By the beginning of the 90s at the latest, the world began to notice Riccardi and his co-workers. Thrust by aid transports and work on simple development projects into the turmoil of the Mozambique war, they became mediators in the negotiations that resulted in a peace agreement ending a civil war that had lasted over one and a half decades. After more than two years of talks – conducted mainly at the seat of the Community, the old Sant’Egidio monastery in Rome’s Trastevere district – the signing of the peace treaty on 4 October 1992 between the government in Maputo and the Renamo guerrillas became possible after Riccardi and other lay Catholic members were able to establish a basis of mutual trust between the belligerents. In recognition of this achievement the then UN Secretary-General Boutros-Ghali coined a phrase – the “Italian Formula” – in its way a unique mix of government and non-government activities in a mission to foster peace.
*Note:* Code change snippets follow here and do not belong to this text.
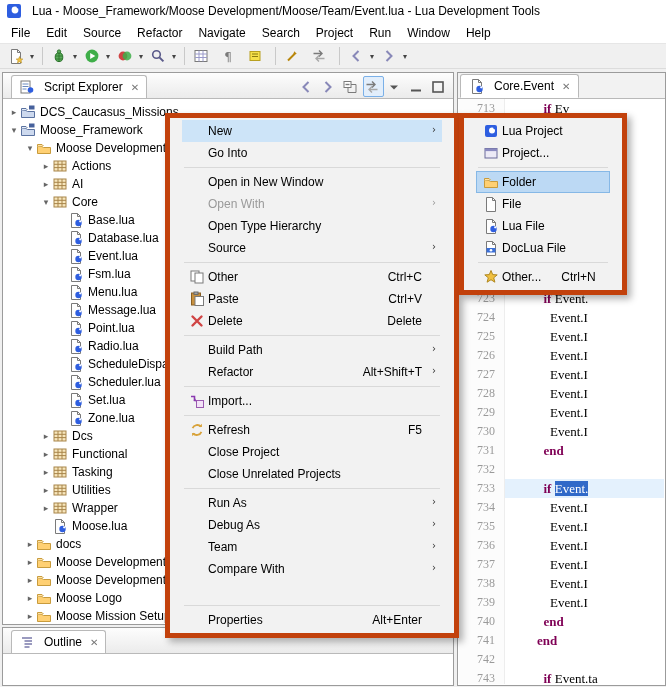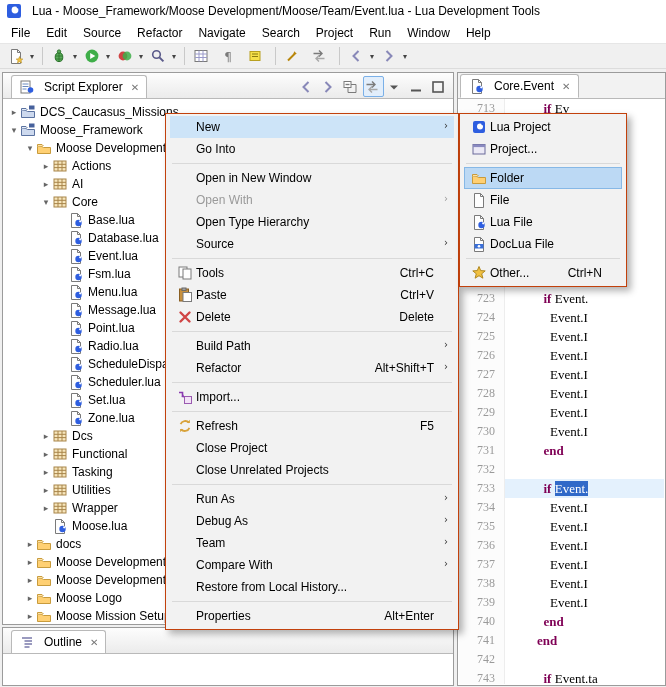--- a/index.html
+++ b/index.html
@@ -36,22 +36,22 @@
   .phicon.pressed{border-color:#7ab0e8;background:#e2eefb}
 
   
   .tree{position:absolute;top:26px;left:1px;right:1px;bottom:1px;background:#fff;overflow:hidden;padding-top:4px}
   .trow{display:flex;align-items:center;height:18px;white-space:nowrap}
   .tarrow{width:12px;flex:none;text-align:center;font-size:9px;color:#666;font-family:"DejaVu Sans",sans-serif}
   .ticon{width:16px;height:16px;flex:none;margin-right:4px}
   .tlabel{padding-right:4px}
 
   
-  .menu{position:absolute;background:#f2f2f2;border:1px solid #c2410c;box-shadow:4px 4px 7px rgba(0,0,0,.3);
-        padding:2px 4px;box-sizing:border-box}
+  .menu{position:absolute;background:#f2f2f2;border:5px solid #c2410c;box-shadow:4px 4px 7px rgba(0,0,0,.3);
+        padding:2px 12px;box-sizing:border-box}
   #ctxmenu{left:165px;top:113px;width:294px;z-index:50}
   #newmenu{left:459px;top:113px;width:168px;z-index:60}
   .mrow{display:flex;align-items:center;height:22px;padding:0 6px 0 4px;position:relative}
   .mic{width:22px;height:16px;flex:none;display:flex;justify-content:center;align-items:center}
   .mlabel{white-space:nowrap}
   .msc{margin-left:auto;padding-left:20px;margin-right:14px;white-space:nowrap}
   .marr{position:absolute;right:6px;top:4px;font-size:10px;color:#333;font-family:"DejaVu Sans",sans-serif}
   .mrow.hl{background:var(--hl,#cde4f8)}
   #newmenu .mrow.hl{background:#bcd9f4;outline:1px solid #86b8e6;outline-offset:-1px}
   .mrow.disabled .mlabel,.mrow.disabled .marr{color:#9a9a9a}
@@ -784,21 +784,21 @@
       <span class="marr">›</span>
     </div>
     <div class="msep"></div>
     <div class="mrow">
       <span class="mic">
         <svg width="16" height="16" viewBox="0 0 16 16">
           <rect x="2" y="2" width="8" height="10" fill="#fff" stroke="#7a7a7a"></rect>
           <rect x="6" y="4" width="8" height="10" fill="#fff" stroke="#7a7a7a"></rect>
         </svg>
       </span>
-      <span class="mlabel">Tools</span>
+      <span class="mlabel">Other</span>
       <span class="msc">Ctrl+C</span>
     </div>
     <div class="mrow">
       <span class="mic">
         <svg width="16" height="16" viewBox="0 0 16 16">
           <rect x="2.5" y="2" width="9" height="12" fill="#c8913f" stroke="#8a5f22"></rect>
           <rect x="5" y="1" width="4" height="2.4" fill="#a9a9a9" stroke="#666"></rect>
           <rect x="6" y="5.5" width="8.5" height="9" fill="#fff" stroke="#7a7a7a"></rect>
         </svg>
       </span>
@@ -874,21 +874,20 @@
       <span class="mlabel">Team</span>
       <span class="marr">›</span>
     </div>
     <div class="mrow">
       <span class="mic"></span>
       <span class="mlabel">Compare With</span>
       <span class="marr">›</span>
     </div>
     <div class="mrow">
       <span class="mic"></span>
-      <span class="mlabel">Restore from Local History...</span>
     </div>
     <div class="msep"></div>
     <div class="mrow">
       <span class="mic"></span>
       <span class="mlabel">Properties</span>
       <span class="msc">Alt+Enter</span>
     </div>
   </div>
 <div class="menu" id="newmenu">
     <div class="mrow">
Their active involvement being thus reinforced, Riccardi and the Community of Sant’Egidio have since endeavoured to mediate “off the main diplomatic highways” in a number of the world’s trouble spots – in Algeria and Burundi, in Guatemala and the Congo, in Uganda and Kosovo and numerous other crisis regions. “That Israeli government officials and Palestinian representatives meet under Sant’Egidio’s roof has almost become routine, likewise the candid dialogue between representatives of the factions attacking each other in Lebanon. But at least as detailed as the panel discussions are the many behind-the-scenes talks, whose fruits may not be visible for some years.” (Frankfurter Allgemeine Zeitung, 20 November 2008)
The activities of the “United Nations in Trastevere” (as the Community is sometimes called) on behalf of a worldwide abolition of the death penalty are also internationally recognized, as are the yearly “Meetings of Prayer for Peace” organized by Sant’Egidio. Inspired by the interreligious prayer gathering at Assisi initiated in 1986 by Pope John Paul II, the lay Catholics annually invite senior representatives of the world’s religions, numerous political leaders as well as the general public to join together in peace days and prayer days in order, as Riccardi puts it, to “say in various languages and cultures that only through dialogue and open discussion with others is it possible to build up an authentic culture of life together, which is so vital for every society of today”.
For their active commitment to peace and their enduring contribution to the interreligious and intercultural dialogue, Sant’Egidio and Andrea Riccardi have received many honours, including the World Methodist Peace Prize (1997) and UNESCO’s Mahatma Gandhi silver medallion (1999). Four years later the renowned newsmagazine “Time” called the Italian a “European hero”.
The Board of Directors of the Society for the Conferring of the International Charlemagne Prize of Aachen honours in the person of Prof. Dr. Andrea Riccardi a great European who in the best sense of loving and helping one’s neighbour places himself in the service of his fellow human beings, who with passionate dedication acts in the cause of understanding beyond all boundaries of creeds and nations, and who with the Community of Sant’Egidio renders a significant contribution to a more peaceful and just world. In his work of some 40 years, Andrea Riccardi has thus set an outstanding example of the European values of peace, solidarity and human dignity and, based thereon, active civic involvement for a better world.
“Aachen in the heart of Europe, rich in history and always a hub of encounter, will be the capital of peace and the symbol of the old and new European reality: dialogue, not confrontation.” This guiding thought, formulated by Andrea Riccardi for the International Meeting of Prayer and Peace held in Aachen in 2003, is also to be the theme of the awarding of the Charlemagne Prize in 2009.